1 1 1 1 1 1 1 0 0 0 0 1 1 1 1 1 1 1 1 0 0 0 1 1 1 1 1 1 1 1 1 0 0 1 1 1 1 1 1 1 1 1 1 0 1 1 1 1 1 1 1 1 1 1 1

instead of IIUC

1 0 0 0 0 0 0 0 0 0 0 1 1 0 0 0 0 0 0 0 0 0 1 1 1 0 0 0 0 0 0 0 0 1 1 1 1 0 0 0 0 0 0 0 1 1 1 1 1 0 0 0 0 0 0

Obviously below is likewise not useful IMO

0 0 0 0 0 0 1 0 0 0 0 0 0 0 0 0 0 1 1 0 0 0 0 0 0 0 0 0 1 1 1 0 0 0 0 0 0 0 0 1 1 1 1 0 0 0 0 0 0 0 1 1 1 1 1

which I think is what I specified now because of the answer, I tried to fix in the original comment, IIUC now.

Apologies for the miss-specification,

@calclavia yea i agree. i don’t think Tri needs to support some of the newer works like the causal cross attention from flamingo or retro, they are very specialized cases

in which case just passing in the difference between the lengths of the queries and keys is sufficient. this would fix the inference causal attention + cache, transformer-xl like memories, as well as the new perceiver AR attention + some other brain works

re: @lucidrains I’m looking at the flash_attention_interface and it doesn’t seem like there’s a way to pass in a custom mask right now. As @tridao hinted, this is probably a future work.

I have a simple proposal re: @tridao

As to how causal should behave when num keys != num queries, my thought is that the current behavior probably has no use case:

Right now, if there are 2 queries and 10 keys, then query 1 will attend to key 1 and query 2 will attend to key 1 & 2.

This is equivalent to just slicing out the last 8 keys and doing non-prefix causal attention. If the user’s intention is to do this, they could pre-slice the qkv inputs to achieve this effect. I think the right behavior should be:

If there are 2 queries and 10 keys, then query 1 will attend to key 1 to 9 and query 2 will attend to key 1 to 10 (all keys).
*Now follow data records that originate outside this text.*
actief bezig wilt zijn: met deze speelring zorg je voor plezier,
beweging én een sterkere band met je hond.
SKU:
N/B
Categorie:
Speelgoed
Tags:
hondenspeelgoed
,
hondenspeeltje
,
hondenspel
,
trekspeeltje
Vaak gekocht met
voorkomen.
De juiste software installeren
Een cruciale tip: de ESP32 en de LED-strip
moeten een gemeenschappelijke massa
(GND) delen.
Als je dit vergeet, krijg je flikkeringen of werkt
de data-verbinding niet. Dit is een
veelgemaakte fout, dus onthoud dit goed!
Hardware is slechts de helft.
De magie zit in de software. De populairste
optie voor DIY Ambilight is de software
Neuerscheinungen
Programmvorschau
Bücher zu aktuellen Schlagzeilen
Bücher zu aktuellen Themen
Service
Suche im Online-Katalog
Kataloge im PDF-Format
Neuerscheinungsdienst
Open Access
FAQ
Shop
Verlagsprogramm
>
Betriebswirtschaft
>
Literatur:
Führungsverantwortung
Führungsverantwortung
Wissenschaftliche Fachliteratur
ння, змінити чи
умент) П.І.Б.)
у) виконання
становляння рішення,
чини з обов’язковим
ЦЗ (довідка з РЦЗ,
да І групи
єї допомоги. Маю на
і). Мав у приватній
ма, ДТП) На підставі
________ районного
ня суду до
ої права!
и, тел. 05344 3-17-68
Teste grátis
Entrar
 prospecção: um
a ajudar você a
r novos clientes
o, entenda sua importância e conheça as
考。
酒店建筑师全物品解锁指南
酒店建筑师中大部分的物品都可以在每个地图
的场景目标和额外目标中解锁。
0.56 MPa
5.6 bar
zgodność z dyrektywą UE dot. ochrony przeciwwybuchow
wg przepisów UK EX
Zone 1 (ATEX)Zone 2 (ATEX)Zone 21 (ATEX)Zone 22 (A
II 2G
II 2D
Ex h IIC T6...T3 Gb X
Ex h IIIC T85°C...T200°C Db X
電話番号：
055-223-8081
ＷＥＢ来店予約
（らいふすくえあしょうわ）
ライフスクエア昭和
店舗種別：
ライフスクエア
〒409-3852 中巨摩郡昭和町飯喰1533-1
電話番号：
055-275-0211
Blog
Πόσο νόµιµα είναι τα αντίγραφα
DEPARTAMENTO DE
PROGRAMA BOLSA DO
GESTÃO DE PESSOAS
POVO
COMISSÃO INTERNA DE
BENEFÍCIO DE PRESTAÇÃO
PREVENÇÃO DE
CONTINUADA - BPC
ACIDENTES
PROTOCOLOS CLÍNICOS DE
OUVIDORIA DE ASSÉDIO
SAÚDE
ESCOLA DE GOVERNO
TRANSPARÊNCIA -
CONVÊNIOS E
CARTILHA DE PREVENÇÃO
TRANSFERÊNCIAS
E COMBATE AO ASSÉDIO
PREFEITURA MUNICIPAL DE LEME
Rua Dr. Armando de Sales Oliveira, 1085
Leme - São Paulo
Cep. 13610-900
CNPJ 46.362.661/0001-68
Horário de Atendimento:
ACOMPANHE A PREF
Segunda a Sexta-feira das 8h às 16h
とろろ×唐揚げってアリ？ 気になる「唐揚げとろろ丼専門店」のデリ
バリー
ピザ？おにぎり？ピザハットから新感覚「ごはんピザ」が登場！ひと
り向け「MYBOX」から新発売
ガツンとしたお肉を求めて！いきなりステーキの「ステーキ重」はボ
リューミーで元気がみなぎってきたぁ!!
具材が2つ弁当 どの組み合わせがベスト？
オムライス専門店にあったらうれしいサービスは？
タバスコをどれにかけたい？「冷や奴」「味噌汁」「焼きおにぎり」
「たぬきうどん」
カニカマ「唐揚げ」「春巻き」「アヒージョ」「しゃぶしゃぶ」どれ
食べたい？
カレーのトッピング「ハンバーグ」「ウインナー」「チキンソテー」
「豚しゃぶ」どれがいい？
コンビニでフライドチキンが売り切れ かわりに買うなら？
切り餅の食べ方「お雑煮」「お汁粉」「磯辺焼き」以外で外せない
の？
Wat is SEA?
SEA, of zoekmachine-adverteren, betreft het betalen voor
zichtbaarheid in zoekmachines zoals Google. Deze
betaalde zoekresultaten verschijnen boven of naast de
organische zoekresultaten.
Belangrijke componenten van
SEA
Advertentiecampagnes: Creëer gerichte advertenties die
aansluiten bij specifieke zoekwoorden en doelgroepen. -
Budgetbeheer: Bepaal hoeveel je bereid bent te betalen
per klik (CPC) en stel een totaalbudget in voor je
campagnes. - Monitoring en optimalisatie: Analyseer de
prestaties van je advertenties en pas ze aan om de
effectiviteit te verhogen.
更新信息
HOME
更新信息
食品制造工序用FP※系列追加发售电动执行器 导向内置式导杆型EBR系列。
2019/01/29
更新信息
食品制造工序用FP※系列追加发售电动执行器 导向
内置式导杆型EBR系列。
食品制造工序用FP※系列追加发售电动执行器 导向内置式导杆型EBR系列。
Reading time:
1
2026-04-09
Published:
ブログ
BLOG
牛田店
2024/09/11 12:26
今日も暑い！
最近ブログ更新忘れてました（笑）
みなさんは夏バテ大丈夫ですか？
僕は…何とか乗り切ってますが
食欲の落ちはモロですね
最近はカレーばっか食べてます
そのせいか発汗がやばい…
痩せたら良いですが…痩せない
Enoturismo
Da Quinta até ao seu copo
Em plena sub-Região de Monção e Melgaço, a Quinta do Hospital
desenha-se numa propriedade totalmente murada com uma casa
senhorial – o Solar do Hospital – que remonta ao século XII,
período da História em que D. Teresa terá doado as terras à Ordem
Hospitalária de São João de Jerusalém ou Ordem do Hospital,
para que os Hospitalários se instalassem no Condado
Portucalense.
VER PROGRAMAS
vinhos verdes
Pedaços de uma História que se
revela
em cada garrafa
This is causal attention with prefix and is shown in the image by @lucidrains. @lucidrains 's proposed idea with passing time indices seems more general but I personally don’t see a use case where you need this. You can always achieve the equivalent via slicing the key tensor prior to passing it to flash attention since, effectively, some of the tail keys will never be attended to anyway. <- Perhaps I’m missing some use cases where passing time indices would be helpful and cannot be achieved via preparing the input.

@lucidrains Yep, my training curves seem to match that of regular attention on preliminary tests on enwiki8.

Thanks for putting up that picture as it helps illustrate my causal + prefix case. I think having to supply a full attention-mask would be more general than supporting causal with the prefix, but causal with prefix should probably be the default scenario when num keys != num queries. Otherwise, it would be equivalent to computing attention with the final few keys trimmed off.